# THE PROBLEM
Search the entries below for the word "pixels" and copy every line where it appears.

# DATA FOR THIS EXERCISE

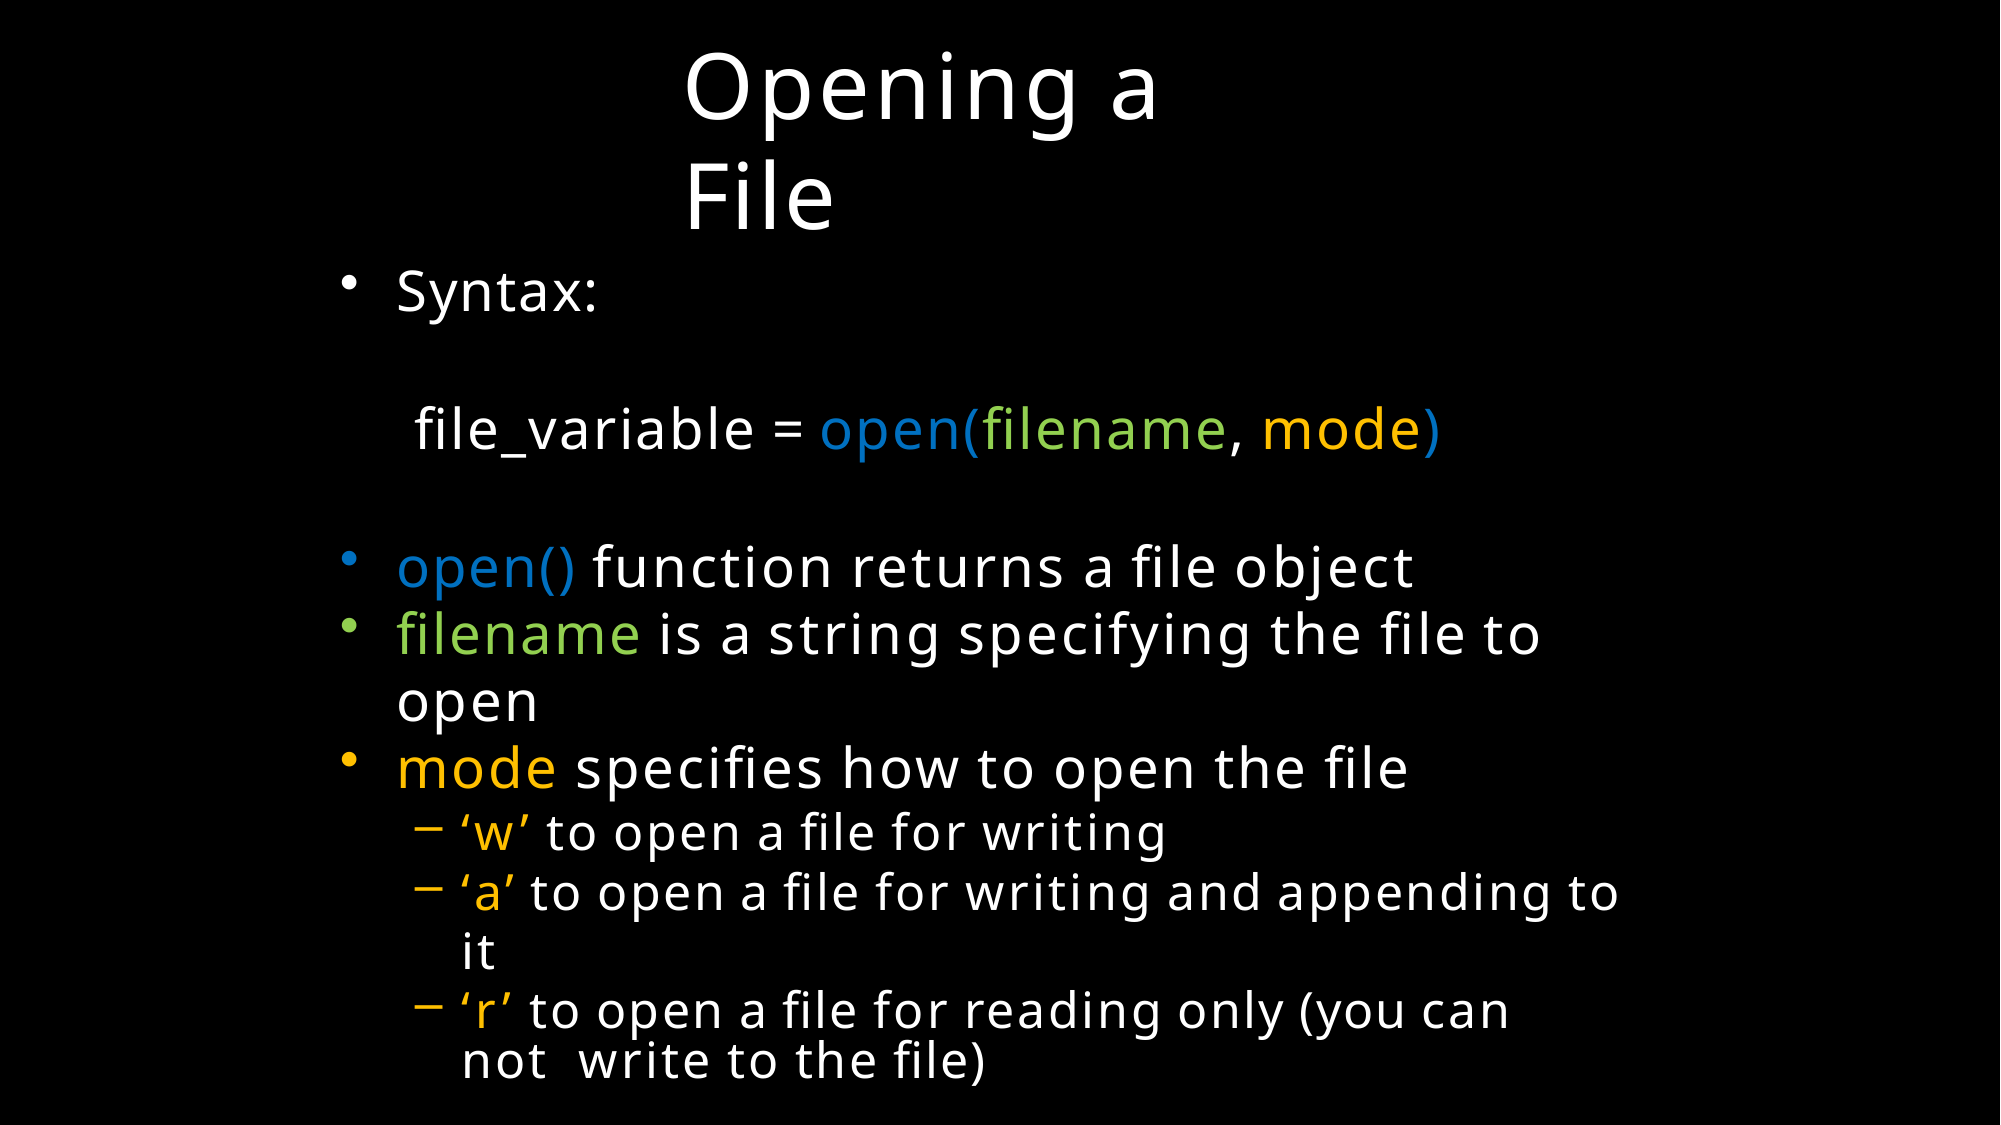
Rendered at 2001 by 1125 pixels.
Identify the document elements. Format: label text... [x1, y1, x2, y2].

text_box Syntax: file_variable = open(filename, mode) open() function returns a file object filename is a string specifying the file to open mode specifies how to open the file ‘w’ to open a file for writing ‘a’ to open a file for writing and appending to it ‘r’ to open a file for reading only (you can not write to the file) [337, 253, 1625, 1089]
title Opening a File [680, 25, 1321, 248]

==

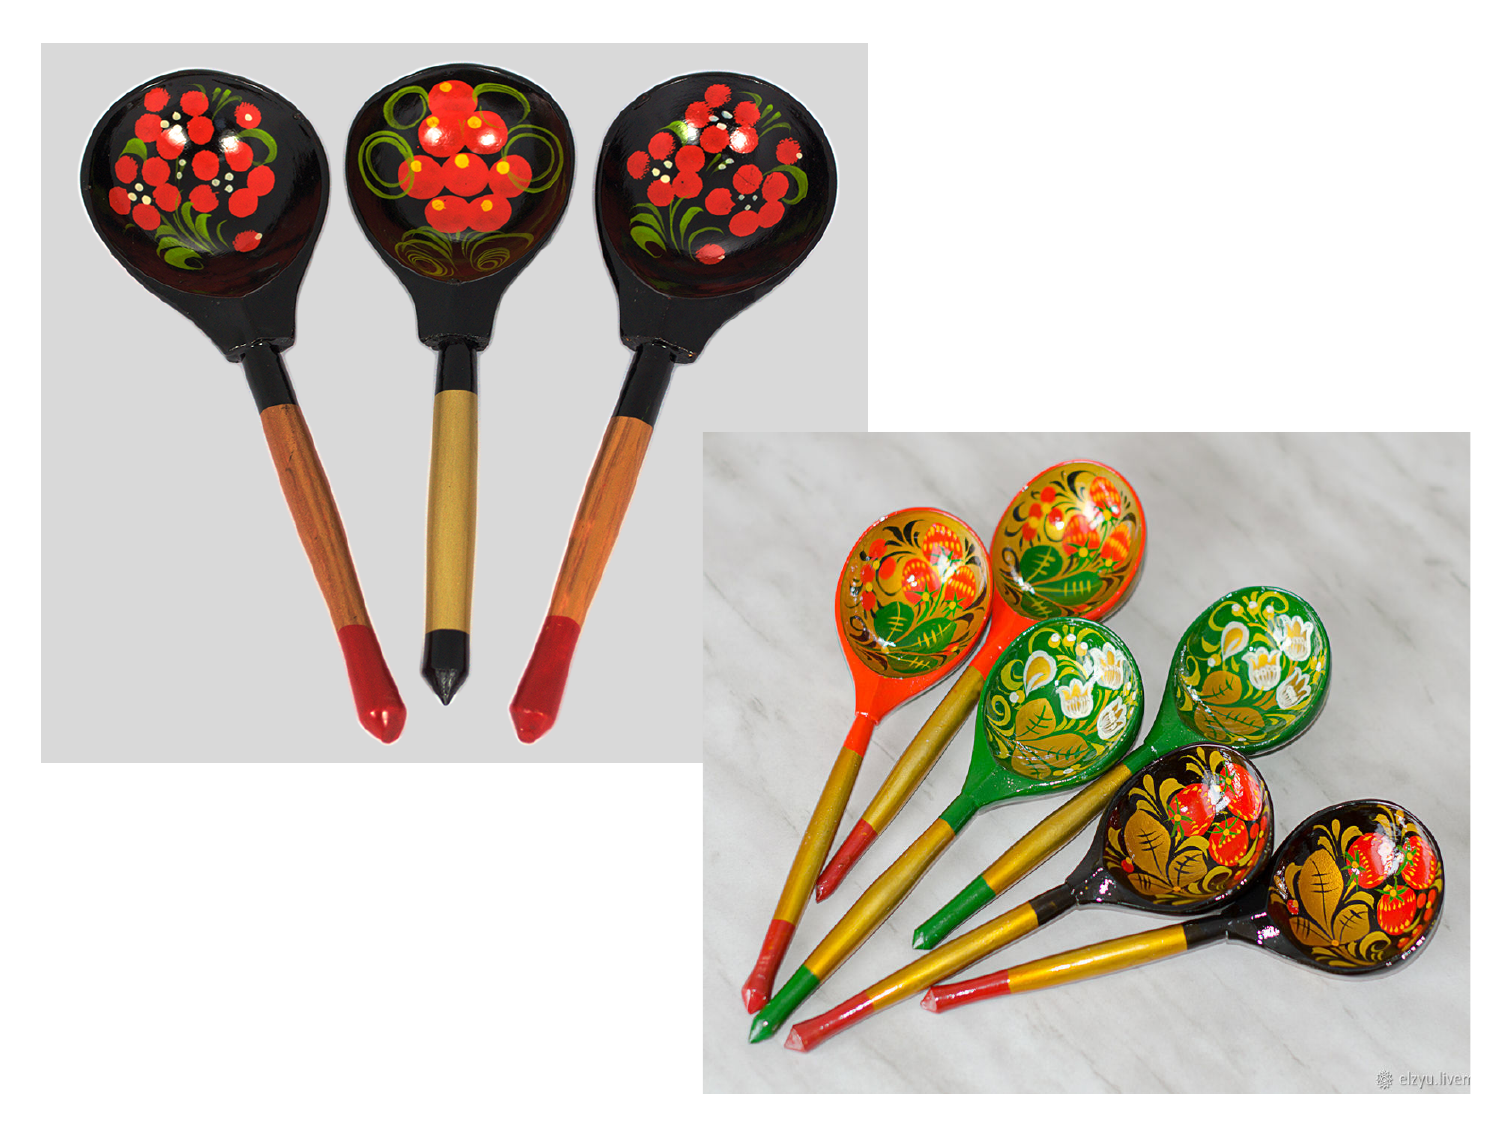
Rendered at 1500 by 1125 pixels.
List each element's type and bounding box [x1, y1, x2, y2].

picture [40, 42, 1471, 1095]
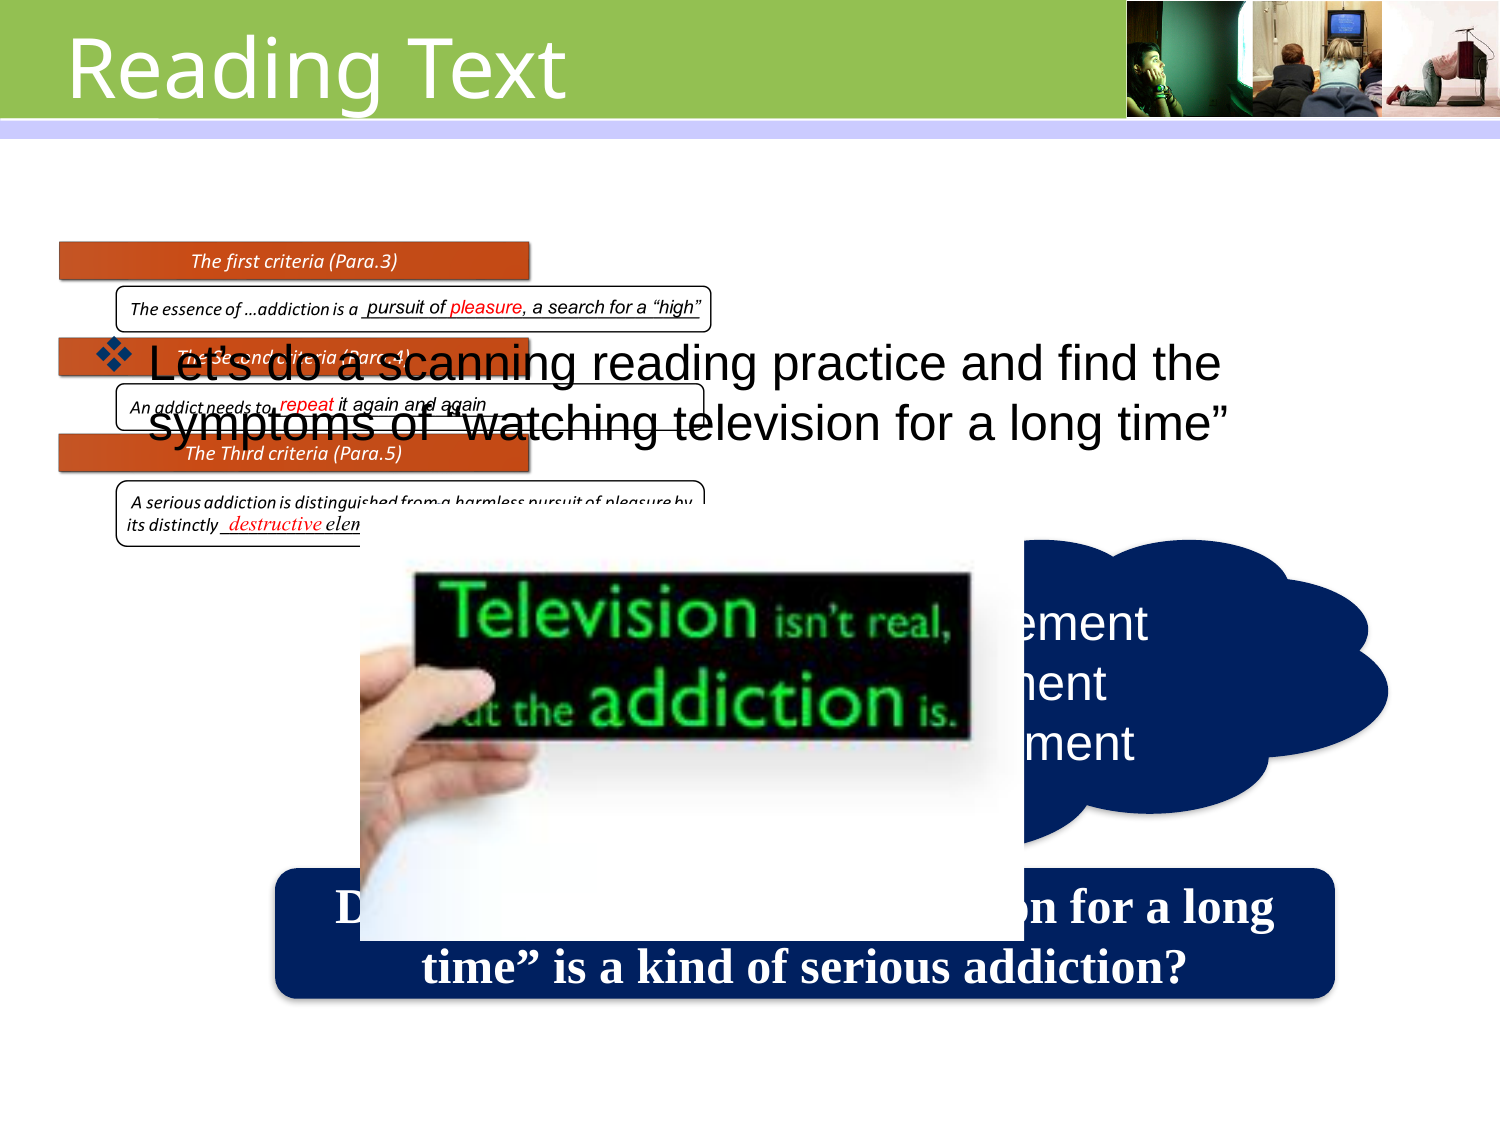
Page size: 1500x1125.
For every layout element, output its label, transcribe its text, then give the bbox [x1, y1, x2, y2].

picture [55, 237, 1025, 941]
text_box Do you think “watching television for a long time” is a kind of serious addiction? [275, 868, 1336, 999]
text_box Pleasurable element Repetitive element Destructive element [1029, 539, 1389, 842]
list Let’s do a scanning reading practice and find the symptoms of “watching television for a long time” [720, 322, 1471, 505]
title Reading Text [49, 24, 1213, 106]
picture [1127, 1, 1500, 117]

# RESULT FOR THIS EXERCISE
Rendered at 2001 by 1125 pixels.
Rendered at 1500 by 1125 pixels.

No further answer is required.